── Provided data

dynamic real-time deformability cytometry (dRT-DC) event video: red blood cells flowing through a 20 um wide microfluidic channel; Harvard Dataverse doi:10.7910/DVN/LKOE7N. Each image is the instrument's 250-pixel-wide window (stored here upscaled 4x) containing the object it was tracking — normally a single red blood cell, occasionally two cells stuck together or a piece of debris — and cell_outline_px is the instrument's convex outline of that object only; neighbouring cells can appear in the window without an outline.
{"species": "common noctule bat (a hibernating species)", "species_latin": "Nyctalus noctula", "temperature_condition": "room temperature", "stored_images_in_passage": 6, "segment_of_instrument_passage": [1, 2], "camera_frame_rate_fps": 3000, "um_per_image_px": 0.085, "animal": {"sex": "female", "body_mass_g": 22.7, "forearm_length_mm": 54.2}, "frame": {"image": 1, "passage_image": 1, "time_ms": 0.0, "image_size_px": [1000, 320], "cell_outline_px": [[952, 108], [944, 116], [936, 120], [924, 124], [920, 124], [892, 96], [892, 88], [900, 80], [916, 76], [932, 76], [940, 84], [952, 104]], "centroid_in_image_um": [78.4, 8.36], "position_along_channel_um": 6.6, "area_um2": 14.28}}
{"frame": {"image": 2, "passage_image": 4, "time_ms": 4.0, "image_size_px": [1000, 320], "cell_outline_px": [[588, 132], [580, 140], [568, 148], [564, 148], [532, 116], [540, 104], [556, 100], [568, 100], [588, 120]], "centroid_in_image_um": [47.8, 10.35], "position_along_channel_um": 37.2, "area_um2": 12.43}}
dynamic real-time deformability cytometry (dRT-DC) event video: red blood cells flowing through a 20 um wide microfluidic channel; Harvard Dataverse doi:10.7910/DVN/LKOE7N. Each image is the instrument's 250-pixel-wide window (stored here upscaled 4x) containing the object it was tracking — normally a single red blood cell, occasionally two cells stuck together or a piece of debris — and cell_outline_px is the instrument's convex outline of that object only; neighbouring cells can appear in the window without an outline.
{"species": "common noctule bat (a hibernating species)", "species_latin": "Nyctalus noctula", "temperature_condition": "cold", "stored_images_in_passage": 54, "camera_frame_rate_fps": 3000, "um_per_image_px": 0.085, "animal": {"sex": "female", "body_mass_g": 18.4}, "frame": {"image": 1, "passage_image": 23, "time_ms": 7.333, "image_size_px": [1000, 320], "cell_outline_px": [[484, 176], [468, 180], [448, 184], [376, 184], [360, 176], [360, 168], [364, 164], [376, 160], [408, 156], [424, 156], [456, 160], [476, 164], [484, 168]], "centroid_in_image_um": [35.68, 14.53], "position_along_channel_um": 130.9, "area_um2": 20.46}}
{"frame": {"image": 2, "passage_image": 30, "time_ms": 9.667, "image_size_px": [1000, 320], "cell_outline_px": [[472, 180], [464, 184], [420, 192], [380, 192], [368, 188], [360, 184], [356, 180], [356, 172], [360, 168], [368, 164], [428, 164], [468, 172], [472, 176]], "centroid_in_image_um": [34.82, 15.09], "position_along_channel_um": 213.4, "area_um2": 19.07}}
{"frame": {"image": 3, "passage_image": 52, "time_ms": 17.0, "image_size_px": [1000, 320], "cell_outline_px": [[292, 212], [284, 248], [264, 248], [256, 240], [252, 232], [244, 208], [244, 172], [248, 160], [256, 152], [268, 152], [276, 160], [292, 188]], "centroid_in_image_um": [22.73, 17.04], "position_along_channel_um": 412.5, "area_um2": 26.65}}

────

▶ _Direction_
Transcribe every entry exactly, omitting nothing.

▶ _Worked solution_
dynamic real-time deformability cytometry (dRT-DC) event video: red blood cells flowing through a 20 um wide microfluidic channel; Harvard Dataverse doi:10.7910/DVN/LKOE7N. Each image is the instrument's 250-pixel-wide window (stored here upscaled 4x) containing the object it was tracking — normally a single red blood cell, occasionally two cells stuck together or a piece of debris — and cell_outline_px is the instrument's convex outline of that object only; neighbouring cells can appear in the window without an outline.
{"species": "common noctule bat (a hibernating species)", "species_latin": "Nyctalus noctula", "temperature_condition": "room temperature", "stored_images_in_passage": 6, "segment_of_instrument_passage": [1, 2], "camera_frame_rate_fps": 3000, "um_per_image_px": 0.085, "animal": {"sex": "female", "body_mass_g": 22.7, "forearm_length_mm": 54.2}, "frame": {"image": 1, "passage_image": 1, "time_ms": 0.0, "image_size_px": [1000, 320], "cell_outline_px": [[952, 108], [944, 116], [936, 120], [924, 124], [920, 124], [892, 96], [892, 88], [900, 80], [916, 76], [932, 76], [940, 84], [952, 104]], "centroid_in_image_um": [78.4, 8.36], "position_along_channel_um": 6.6, "area_um2": 14.28}}
{"frame": {"image": 2, "passage_image": 4, "time_ms": 4.0, "image_size_px": [1000, 320], "cell_outline_px": [[588, 132], [580, 140], [568, 148], [564, 148], [532, 116], [540, 104], [556, 100], [568, 100], [588, 120]], "centroid_in_image_um": [47.8, 10.35], "position_along_channel_um": 37.2, "area_um2": 12.43}}
dynamic real-time deformability cytometry (dRT-DC) event video: red blood cells flowing through a 20 um wide microfluidic channel; Harvard Dataverse doi:10.7910/DVN/LKOE7N. Each image is the instrument's 250-pixel-wide window (stored here upscaled 4x) containing the object it was tracking — normally a single red blood cell, occasionally two cells stuck together or a piece of debris — and cell_outline_px is the instrument's convex outline of that object only; neighbouring cells can appear in the window without an outline.
{"species": "common noctule bat (a hibernating species)", "species_latin": "Nyctalus noctula", "temperature_condition": "cold", "stored_images_in_passage": 54, "camera_frame_rate_fps": 3000, "um_per_image_px": 0.085, "animal": {"sex": "female", "body_mass_g": 18.4}, "frame": {"image": 1, "passage_image": 23, "time_ms": 7.333, "image_size_px": [1000, 320], "cell_outline_px": [[484, 176], [468, 180], [448, 184], [376, 184], [360, 176], [360, 168], [364, 164], [376, 160], [408, 156], [424, 156], [456, 160], [476, 164], [484, 168]], "centroid_in_image_um": [35.68, 14.53], "position_along_channel_um": 130.9, "area_um2": 20.46}}
{"frame": {"image": 2, "passage_image": 30, "time_ms": 9.667, "image_size_px": [1000, 320], "cell_outline_px": [[472, 180], [464, 184], [420, 192], [380, 192], [368, 188], [360, 184], [356, 180], [356, 172], [360, 168], [368, 164], [428, 164], [468, 172], [472, 176]], "centroid_in_image_um": [34.82, 15.09], "position_along_channel_um": 213.4, "area_um2": 19.07}}
{"frame": {"image": 3, "passage_image": 52, "time_ms": 17.0, "image_size_px": [1000, 320], "cell_outline_px": [[292, 212], [284, 248], [264, 248], [256, 240], [252, 232], [244, 208], [244, 172], [248, 160], [256, 152], [268, 152], [276, 160], [292, 188]], "centroid_in_image_um": [22.73, 17.04], "position_along_channel_um": 412.5, "area_um2": 26.65}}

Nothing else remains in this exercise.